Page text -
§
[Mlir-commits] [mlir] 101d017 - [mlir][Linalg] Revisit heuristic ordering of tensor.insert_slice in comprehensive bufferize.
Nicolas Vasilache
llvmlistbot at llvm.org
Tue Sep 21 07:31:13 PDT 2021
Author: Nicolas Vasilache
Date: 2021-09-21T14:22:45Z
New Revision: 101d017a643845b537687467e3f7c2a5d963df6e
URL: https://github.com/llvm/llvm-project/commit/101d017a643845b537687467e3f7c2a5d963df6e
DIFF: https://github.com/llvm/llvm-project/commit/101d017a643845b537687467e3f7c2a5d963df6e.diff
LOG: [mlir][Linalg] Revisit heuristic ordering of tensor.insert_slice in comprehensive bufferize.
It was previously assumed that tensor.insert_slice should be bufferized first in a greedy fashion to avoid out-of-place bufferization of the large tensor. This heuristic does not hold upon further inspection.
This CL removes the special handling of such ops and adds a test that exhibits better behavior and appears in real use cases.
The only test adversely affected is an artificial test which results in a returned memref: this pattern is not allowed by comprehensive bufferization in real scenarios anyway and the offending test is deleted.
Differential Revision: https://reviews.llvm.org/D110072
Added:
Modified:
mlir/lib/Dialect/Linalg/Transforms/ComprehensiveBufferize.cpp
mlir/test/Dialect/Linalg/comprehensive-module-bufferize-analysis.mlir
mlir/test/Dialect/Linalg/comprehensive-module-bufferize.mlir
Removed:
################################################################################
diff --git a/mlir/lib/Dialect/Linalg/Transforms/ComprehensiveBufferize.cpp b/mlir/lib/Dialect/Linalg/Transforms/ComprehensiveBufferize.cpp
index de1b9e63e8b2..1edab1e26813 100644
--- a/mlir/lib/Dialect/Linalg/Transforms/ComprehensiveBufferize.cpp
+++ b/mlir/lib/Dialect/Linalg/Transforms/ComprehensiveBufferize.cpp
@@ -2467,33 +2467,18 @@ inPlaceAnalysisFuncOpBody(FuncOp funcOp, BufferizationAliasInfo &aliasInfo,
assert(funcOp && funcOp->getNumRegions() > 0 && !funcOp.body().empty() &&
"expected a funcOp definition with a body");
- // Collect ops so we can build our own traversal.
§
Source material -
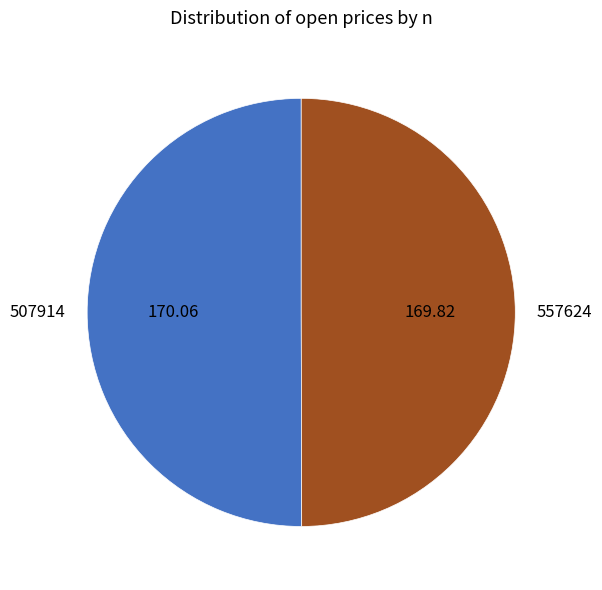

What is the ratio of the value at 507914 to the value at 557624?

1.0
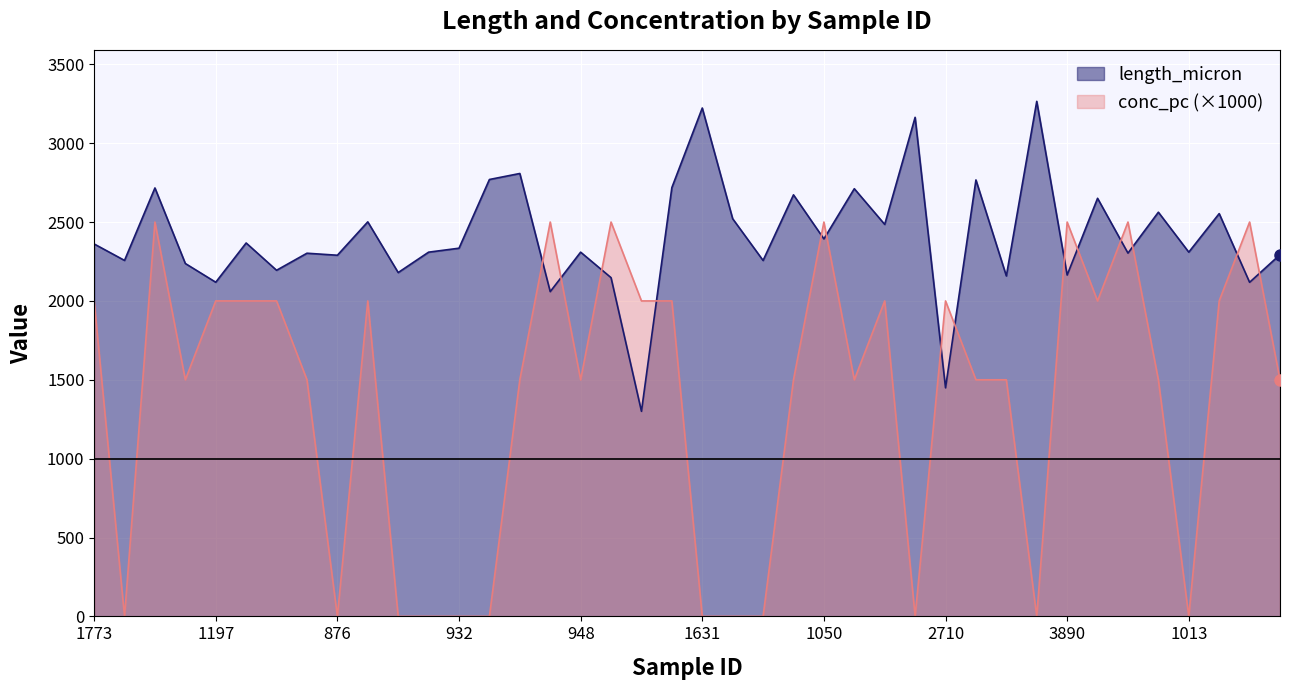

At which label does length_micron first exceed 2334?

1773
§
What you need to do - Revise the commit notice's stretch from "[Mlir-commits] [mlir] 101d017" through "upon further inspection." so that "bufferized" is replaced with "processed".

Your solution -
[Mlir-commits] [mlir] 101d017 - [mlir][Linalg] Revisit heuristic ordering of tensor.insert_slice in comprehensive bufferize.
Nicolas Vasilache
llvmlistbot at llvm.org
Tue Sep 21 07:31:13 PDT 2021
Author: Nicolas Vasilache
Date: 2021-09-21T14:22:45Z
New Revision: 101d017a643845b537687467e3f7c2a5d963df6e
URL: https://github.com/llvm/llvm-project/commit/101d017a643845b537687467e3f7c2a5d963df6e
DIFF: https://github.com/llvm/llvm-project/commit/101d017a643845b537687467e3f7c2a5d963df6e.diff
LOG: [mlir][Linalg] Revisit heuristic ordering of tensor.insert_slice in comprehensive bufferize.
It was previously assumed that tensor.insert_slice should be processed first in a greedy fashion to avoid out-of-place bufferization of the large tensor. This heuristic does not hold upon further inspection.